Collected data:
::::::::::
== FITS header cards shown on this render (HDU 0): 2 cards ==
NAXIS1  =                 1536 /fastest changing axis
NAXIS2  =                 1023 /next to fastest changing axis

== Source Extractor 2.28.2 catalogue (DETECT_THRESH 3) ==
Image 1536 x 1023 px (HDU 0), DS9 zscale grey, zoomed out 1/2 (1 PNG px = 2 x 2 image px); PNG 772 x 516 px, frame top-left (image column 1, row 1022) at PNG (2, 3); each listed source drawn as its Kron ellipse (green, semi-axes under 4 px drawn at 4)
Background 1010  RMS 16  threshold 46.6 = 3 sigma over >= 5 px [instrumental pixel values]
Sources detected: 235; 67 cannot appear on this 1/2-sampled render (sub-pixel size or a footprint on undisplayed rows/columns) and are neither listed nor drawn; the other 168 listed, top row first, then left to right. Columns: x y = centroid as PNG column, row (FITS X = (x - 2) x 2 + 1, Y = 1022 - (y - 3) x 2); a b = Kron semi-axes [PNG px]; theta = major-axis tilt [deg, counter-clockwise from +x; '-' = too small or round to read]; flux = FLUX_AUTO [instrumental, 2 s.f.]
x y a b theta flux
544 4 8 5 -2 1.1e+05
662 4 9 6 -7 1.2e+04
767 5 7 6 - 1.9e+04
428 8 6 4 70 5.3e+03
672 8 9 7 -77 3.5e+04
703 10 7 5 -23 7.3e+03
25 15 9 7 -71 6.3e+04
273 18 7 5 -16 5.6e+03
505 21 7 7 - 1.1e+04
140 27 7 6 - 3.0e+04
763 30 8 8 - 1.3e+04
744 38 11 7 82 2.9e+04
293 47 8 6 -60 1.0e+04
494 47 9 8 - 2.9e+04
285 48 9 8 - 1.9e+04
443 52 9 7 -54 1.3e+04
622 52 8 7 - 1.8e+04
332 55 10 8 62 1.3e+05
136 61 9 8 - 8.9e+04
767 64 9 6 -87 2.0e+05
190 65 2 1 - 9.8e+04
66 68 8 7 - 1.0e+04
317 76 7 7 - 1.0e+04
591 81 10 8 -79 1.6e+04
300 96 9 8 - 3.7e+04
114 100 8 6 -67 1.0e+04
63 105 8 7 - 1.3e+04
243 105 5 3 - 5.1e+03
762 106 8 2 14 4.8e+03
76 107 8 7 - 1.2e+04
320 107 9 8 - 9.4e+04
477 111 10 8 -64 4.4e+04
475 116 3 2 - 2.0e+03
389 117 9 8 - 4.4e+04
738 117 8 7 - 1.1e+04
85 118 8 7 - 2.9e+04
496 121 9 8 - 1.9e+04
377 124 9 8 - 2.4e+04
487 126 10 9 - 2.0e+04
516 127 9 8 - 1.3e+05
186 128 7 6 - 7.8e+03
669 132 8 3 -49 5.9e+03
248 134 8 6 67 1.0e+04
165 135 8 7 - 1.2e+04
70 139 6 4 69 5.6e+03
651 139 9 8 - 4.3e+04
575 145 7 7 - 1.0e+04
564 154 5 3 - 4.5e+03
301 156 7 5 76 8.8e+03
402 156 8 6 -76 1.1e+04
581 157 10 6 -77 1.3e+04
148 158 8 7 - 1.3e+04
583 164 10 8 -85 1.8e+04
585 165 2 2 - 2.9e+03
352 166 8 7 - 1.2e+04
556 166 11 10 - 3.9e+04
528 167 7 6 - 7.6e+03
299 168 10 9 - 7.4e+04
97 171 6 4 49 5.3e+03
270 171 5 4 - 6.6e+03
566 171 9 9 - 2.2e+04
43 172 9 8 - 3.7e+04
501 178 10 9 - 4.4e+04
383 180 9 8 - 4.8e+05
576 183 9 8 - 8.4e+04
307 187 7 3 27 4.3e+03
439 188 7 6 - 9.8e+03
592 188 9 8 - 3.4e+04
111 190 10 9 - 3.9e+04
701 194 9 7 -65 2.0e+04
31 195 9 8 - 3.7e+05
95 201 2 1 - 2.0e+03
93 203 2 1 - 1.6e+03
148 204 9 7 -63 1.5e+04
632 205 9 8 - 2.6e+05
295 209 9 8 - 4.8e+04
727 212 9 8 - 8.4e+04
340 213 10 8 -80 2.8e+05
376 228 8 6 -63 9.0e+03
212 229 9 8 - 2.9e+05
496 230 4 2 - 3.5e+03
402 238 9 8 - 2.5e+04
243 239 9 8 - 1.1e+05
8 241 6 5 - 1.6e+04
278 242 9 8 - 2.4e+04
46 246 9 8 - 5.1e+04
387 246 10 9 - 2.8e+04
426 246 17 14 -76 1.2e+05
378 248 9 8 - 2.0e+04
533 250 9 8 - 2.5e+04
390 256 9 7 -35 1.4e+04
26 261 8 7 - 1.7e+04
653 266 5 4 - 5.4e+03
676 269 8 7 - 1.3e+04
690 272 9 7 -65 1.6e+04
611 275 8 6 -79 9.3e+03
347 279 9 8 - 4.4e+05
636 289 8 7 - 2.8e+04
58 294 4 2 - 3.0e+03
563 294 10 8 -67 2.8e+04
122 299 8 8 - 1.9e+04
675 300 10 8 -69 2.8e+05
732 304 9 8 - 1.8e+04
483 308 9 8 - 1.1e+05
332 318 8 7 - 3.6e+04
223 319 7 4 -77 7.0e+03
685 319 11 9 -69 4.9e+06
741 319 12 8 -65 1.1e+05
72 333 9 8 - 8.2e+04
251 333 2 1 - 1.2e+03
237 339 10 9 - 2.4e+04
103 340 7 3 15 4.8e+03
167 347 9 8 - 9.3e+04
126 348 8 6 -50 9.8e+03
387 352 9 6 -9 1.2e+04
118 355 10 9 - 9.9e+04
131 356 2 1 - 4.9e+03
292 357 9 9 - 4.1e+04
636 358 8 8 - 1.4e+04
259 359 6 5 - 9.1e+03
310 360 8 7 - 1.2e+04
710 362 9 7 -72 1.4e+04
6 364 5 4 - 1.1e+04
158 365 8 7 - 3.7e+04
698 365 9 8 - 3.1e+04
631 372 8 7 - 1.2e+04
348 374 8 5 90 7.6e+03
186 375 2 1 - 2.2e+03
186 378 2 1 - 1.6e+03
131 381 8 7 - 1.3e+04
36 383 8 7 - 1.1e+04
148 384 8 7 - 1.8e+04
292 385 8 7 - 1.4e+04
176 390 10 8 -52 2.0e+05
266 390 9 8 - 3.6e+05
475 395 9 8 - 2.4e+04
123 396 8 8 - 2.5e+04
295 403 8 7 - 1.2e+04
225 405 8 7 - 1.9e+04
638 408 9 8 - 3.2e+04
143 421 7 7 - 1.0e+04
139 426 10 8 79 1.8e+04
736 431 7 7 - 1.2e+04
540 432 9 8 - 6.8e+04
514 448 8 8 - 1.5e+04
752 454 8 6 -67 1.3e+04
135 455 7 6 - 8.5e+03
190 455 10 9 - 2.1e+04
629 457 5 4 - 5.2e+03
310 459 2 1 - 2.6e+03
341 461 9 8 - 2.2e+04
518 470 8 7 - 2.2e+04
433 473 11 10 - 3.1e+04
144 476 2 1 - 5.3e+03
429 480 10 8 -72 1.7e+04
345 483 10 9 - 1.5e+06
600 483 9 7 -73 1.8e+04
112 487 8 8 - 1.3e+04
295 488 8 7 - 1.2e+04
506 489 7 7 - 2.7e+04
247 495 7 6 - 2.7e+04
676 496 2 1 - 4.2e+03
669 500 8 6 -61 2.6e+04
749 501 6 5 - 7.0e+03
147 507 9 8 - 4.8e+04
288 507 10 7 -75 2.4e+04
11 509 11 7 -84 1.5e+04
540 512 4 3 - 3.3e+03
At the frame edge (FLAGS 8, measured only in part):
::::::::::
Rewrite the entries above, changing "catalogue" to "catalog" wherever it occurs and keeping everything else the same.

▶ Exercise response:
== FITS header cards shown on this render (HDU 0): 2 cards ==
NAXIS1  =                 1536 /fastest changing axis
NAXIS2  =                 1023 /next to fastest changing axis

== Source Extractor 2.28.2 catalog (DETECT_THRESH 3) ==
Image 1536 x 1023 px (HDU 0), DS9 zscale grey, zoomed out 1/2 (1 PNG px = 2 x 2 image px); PNG 772 x 516 px, frame top-left (image column 1, row 1022) at PNG (2, 3); each listed source drawn as its Kron ellipse (green, semi-axes under 4 px drawn at 4)
Background 1010  RMS 16  threshold 46.6 = 3 sigma over >= 5 px [instrumental pixel values]
Sources detected: 235; 67 cannot appear on this 1/2-sampled render (sub-pixel size or a footprint on undisplayed rows/columns) and are neither listed nor drawn; the other 168 listed, top row first, then left to right. Columns: x y = centroid as PNG column, row (FITS X = (x - 2) x 2 + 1, Y = 1022 - (y - 3) x 2); a b = Kron semi-axes [PNG px]; theta = major-axis tilt [deg, counter-clockwise from +x; '-' = too small or round to read]; flux = FLUX_AUTO [instrumental, 2 s.f.]
x y a b theta flux
544 4 8 5 -2 1.1e+05
662 4 9 6 -7 1.2e+04
767 5 7 6 - 1.9e+04
428 8 6 4 70 5.3e+03
672 8 9 7 -77 3.5e+04
703 10 7 5 -23 7.3e+03
25 15 9 7 -71 6.3e+04
273 18 7 5 -16 5.6e+03
505 21 7 7 - 1.1e+04
140 27 7 6 - 3.0e+04
763 30 8 8 - 1.3e+04
744 38 11 7 82 2.9e+04
293 47 8 6 -60 1.0e+04
494 47 9 8 - 2.9e+04
285 48 9 8 - 1.9e+04
443 52 9 7 -54 1.3e+04
622 52 8 7 - 1.8e+04
332 55 10 8 62 1.3e+05
136 61 9 8 - 8.9e+04
767 64 9 6 -87 2.0e+05
190 65 2 1 - 9.8e+04
66 68 8 7 - 1.0e+04
317 76 7 7 - 1.0e+04
591 81 10 8 -79 1.6e+04
300 96 9 8 - 3.7e+04
114 100 8 6 -67 1.0e+04
63 105 8 7 - 1.3e+04
243 105 5 3 - 5.1e+03
762 106 8 2 14 4.8e+03
76 107 8 7 - 1.2e+04
320 107 9 8 - 9.4e+04
477 111 10 8 -64 4.4e+04
475 116 3 2 - 2.0e+03
389 117 9 8 - 4.4e+04
738 117 8 7 - 1.1e+04
85 118 8 7 - 2.9e+04
496 121 9 8 - 1.9e+04
377 124 9 8 - 2.4e+04
487 126 10 9 - 2.0e+04
516 127 9 8 - 1.3e+05
186 128 7 6 - 7.8e+03
669 132 8 3 -49 5.9e+03
248 134 8 6 67 1.0e+04
165 135 8 7 - 1.2e+04
70 139 6 4 69 5.6e+03
651 139 9 8 - 4.3e+04
575 145 7 7 - 1.0e+04
564 154 5 3 - 4.5e+03
301 156 7 5 76 8.8e+03
402 156 8 6 -76 1.1e+04
581 157 10 6 -77 1.3e+04
148 158 8 7 - 1.3e+04
583 164 10 8 -85 1.8e+04
585 165 2 2 - 2.9e+03
352 166 8 7 - 1.2e+04
556 166 11 10 - 3.9e+04
528 167 7 6 - 7.6e+03
299 168 10 9 - 7.4e+04
97 171 6 4 49 5.3e+03
270 171 5 4 - 6.6e+03
566 171 9 9 - 2.2e+04
43 172 9 8 - 3.7e+04
501 178 10 9 - 4.4e+04
383 180 9 8 - 4.8e+05
576 183 9 8 - 8.4e+04
307 187 7 3 27 4.3e+03
439 188 7 6 - 9.8e+03
592 188 9 8 - 3.4e+04
111 190 10 9 - 3.9e+04
701 194 9 7 -65 2.0e+04
31 195 9 8 - 3.7e+05
95 201 2 1 - 2.0e+03
93 203 2 1 - 1.6e+03
148 204 9 7 -63 1.5e+04
632 205 9 8 - 2.6e+05
295 209 9 8 - 4.8e+04
727 212 9 8 - 8.4e+04
340 213 10 8 -80 2.8e+05
376 228 8 6 -63 9.0e+03
212 229 9 8 - 2.9e+05
496 230 4 2 - 3.5e+03
402 238 9 8 - 2.5e+04
243 239 9 8 - 1.1e+05
8 241 6 5 - 1.6e+04
278 242 9 8 - 2.4e+04
46 246 9 8 - 5.1e+04
387 246 10 9 - 2.8e+04
426 246 17 14 -76 1.2e+05
378 248 9 8 - 2.0e+04
533 250 9 8 - 2.5e+04
390 256 9 7 -35 1.4e+04
26 261 8 7 - 1.7e+04
653 266 5 4 - 5.4e+03
676 269 8 7 - 1.3e+04
690 272 9 7 -65 1.6e+04
611 275 8 6 -79 9.3e+03
347 279 9 8 - 4.4e+05
636 289 8 7 - 2.8e+04
58 294 4 2 - 3.0e+03
563 294 10 8 -67 2.8e+04
122 299 8 8 - 1.9e+04
675 300 10 8 -69 2.8e+05
732 304 9 8 - 1.8e+04
483 308 9 8 - 1.1e+05
332 318 8 7 - 3.6e+04
223 319 7 4 -77 7.0e+03
685 319 11 9 -69 4.9e+06
741 319 12 8 -65 1.1e+05
72 333 9 8 - 8.2e+04
251 333 2 1 - 1.2e+03
237 339 10 9 - 2.4e+04
103 340 7 3 15 4.8e+03
167 347 9 8 - 9.3e+04
126 348 8 6 -50 9.8e+03
387 352 9 6 -9 1.2e+04
118 355 10 9 - 9.9e+04
131 356 2 1 - 4.9e+03
292 357 9 9 - 4.1e+04
636 358 8 8 - 1.4e+04
259 359 6 5 - 9.1e+03
310 360 8 7 - 1.2e+04
710 362 9 7 -72 1.4e+04
6 364 5 4 - 1.1e+04
158 365 8 7 - 3.7e+04
698 365 9 8 - 3.1e+04
631 372 8 7 - 1.2e+04
348 374 8 5 90 7.6e+03
186 375 2 1 - 2.2e+03
186 378 2 1 - 1.6e+03
131 381 8 7 - 1.3e+04
36 383 8 7 - 1.1e+04
148 384 8 7 - 1.8e+04
292 385 8 7 - 1.4e+04
176 390 10 8 -52 2.0e+05
266 390 9 8 - 3.6e+05
475 395 9 8 - 2.4e+04
123 396 8 8 - 2.5e+04
295 403 8 7 - 1.2e+04
225 405 8 7 - 1.9e+04
638 408 9 8 - 3.2e+04
143 421 7 7 - 1.0e+04
139 426 10 8 79 1.8e+04
736 431 7 7 - 1.2e+04
540 432 9 8 - 6.8e+04
514 448 8 8 - 1.5e+04
752 454 8 6 -67 1.3e+04
135 455 7 6 - 8.5e+03
190 455 10 9 - 2.1e+04
629 457 5 4 - 5.2e+03
310 459 2 1 - 2.6e+03
341 461 9 8 - 2.2e+04
518 470 8 7 - 2.2e+04
433 473 11 10 - 3.1e+04
144 476 2 1 - 5.3e+03
429 480 10 8 -72 1.7e+04
345 483 10 9 - 1.5e+06
600 483 9 7 -73 1.8e+04
112 487 8 8 - 1.3e+04
295 488 8 7 - 1.2e+04
506 489 7 7 - 2.7e+04
247 495 7 6 - 2.7e+04
676 496 2 1 - 4.2e+03
669 500 8 6 -61 2.6e+04
749 501 6 5 - 7.0e+03
147 507 9 8 - 4.8e+04
288 507 10 7 -75 2.4e+04
11 509 11 7 -84 1.5e+04
540 512 4 3 - 3.3e+03
At the frame edge (FLAGS 8, measured only in part):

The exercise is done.